The consequences of cruel budget cuts could be a permanently crippled economy.
Photo Credit: via YouTube/Moyers & Co.
Paul Krugman has some dismal news in
Friday's column.
The perverse mania for austerity while various economies were
sputtering during the Great Recession may not just have been bad policy
at the time. It may have done lasting damage and crippled longterm
growth.
Initially, Krugman writes, policy makers here in the U.S. did more or less the right thing.
The
Federal Reserve and other central banks realized that supporting the
financial system took priority over conventional notions of monetary
prudence. The Obama administration and its counterparts realized that in
a slumping economy budget deficits were helpful, not harmful. And the
money-printing and borrowing worked: A repeat of the Great Depression,
which seemed all too possible at the time, was avoided.
But
it didn't last. Around 2010, things took a fateful turn when "the
policy elite on both sides of the Atlantic decided to stop worrying
about unemployment and start worrying about budget deficits instead."
People
espousing this approach were perceived as "Very Serious People.,"
despite any lack of analysis or evidence. Meanwhile, economists like
Krugman, who pointed out the folly of "deficit fetishism" and the fact
that it would deepen the recession were painted as irresponsible.
The so-called spendthrifts were vindicated by events. Krugman:
More than four and a half years have passed since Alan Simpson and Erskine Bowles warned of
a fiscal crisis within two years; U.S. borrowing costs remain at
historic lows. Meanwhile, the austerity policies that were put into
place in 2010 and after had exactly the depressing effects textbook economics predicted; the confidence fairy never did put in an appearance.
But
Krugman is hardly celebrating, because it now appears that austerity
policies have wreaked more damage than even he predicted, the kind of
damage that is harder to recover from, a crippling of long-term growth.
Krugman again:
The
idea that policies that depress the economy in the short run also
inflict lasting damage is generally referred to as “hysteresis.” It’s an
idea with an impressive pedigree: The case for hysteresis was made in a
well-known
1986 paper by
Olivier Blanchard, who later became the chief economist at the
International Monetary Fund, and Lawrence Summers, who served as a top
official in both the Clinton and the Obama administrations. But I think
everyone was hesitant to apply the idea to the Great Recession, for fear
of seeming excessively alarmist.
At this point, however, the
evidence practically screams hysteresis. Even countries that seem to
have largely recovered from the crisis, like the United States, are far
poorer than precrisis projections suggested they would be at this point.

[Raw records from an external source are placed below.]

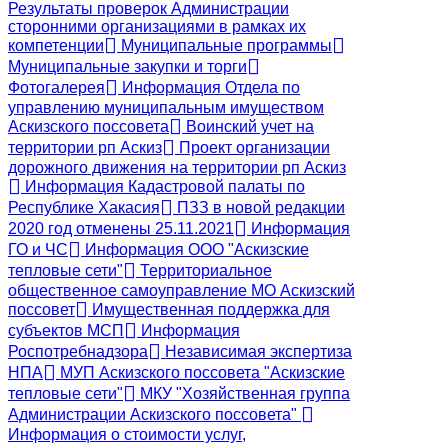
Результаты проверок Администрации
сторонними организациями в рамках их
компетенции
Муниципальные программы
Муниципальные закупки и торги
Фотогалерея
Информация Отдела по
управлению муниципальным имуществом
Аскизского поссовета
Воинский учет на
территории рп Аскиз
Проект организации
дорожного движения на территории рп Аскиз
Информация Кадастровой палаты по
Республике Хакасия
ПЗЗ в новой редакции
2020 год отменены 25.11.2021
Информация
ГО и ЧС
Информация ООО "Аскизские
тепловые сети"
Территориальное
общественное самоуправление МО Аскизский
поссовет
Имущественная поддержка для
субъектов МСП
Информация
Роспотребнадзора
Независимая экспертиза
НПА
МУП Аскизского поссовета "Аскизские
тепловые сети"
МКУ "Хозяйственная группа
Администрации Аскизского поссовета"
Информация о стоимости услуг,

And a new paper by Mr. Summers and Antonio Fatás, in addition to supporting other economists’ conclusion that
the crisis seems to have done enormous long-run damage, shows that the
downgrading of nations’ long-run prospects is strongly correlated with
the amount of austerity they imposed.
Catastrophic
austerity has pretty much eaten its own tail, undermining future tax
receipts and possibly leading to bigger government debt. Oh, the dumb
irony of it all.
Not that any of these lessons are likely to be learned, Krugman concludes ruefully.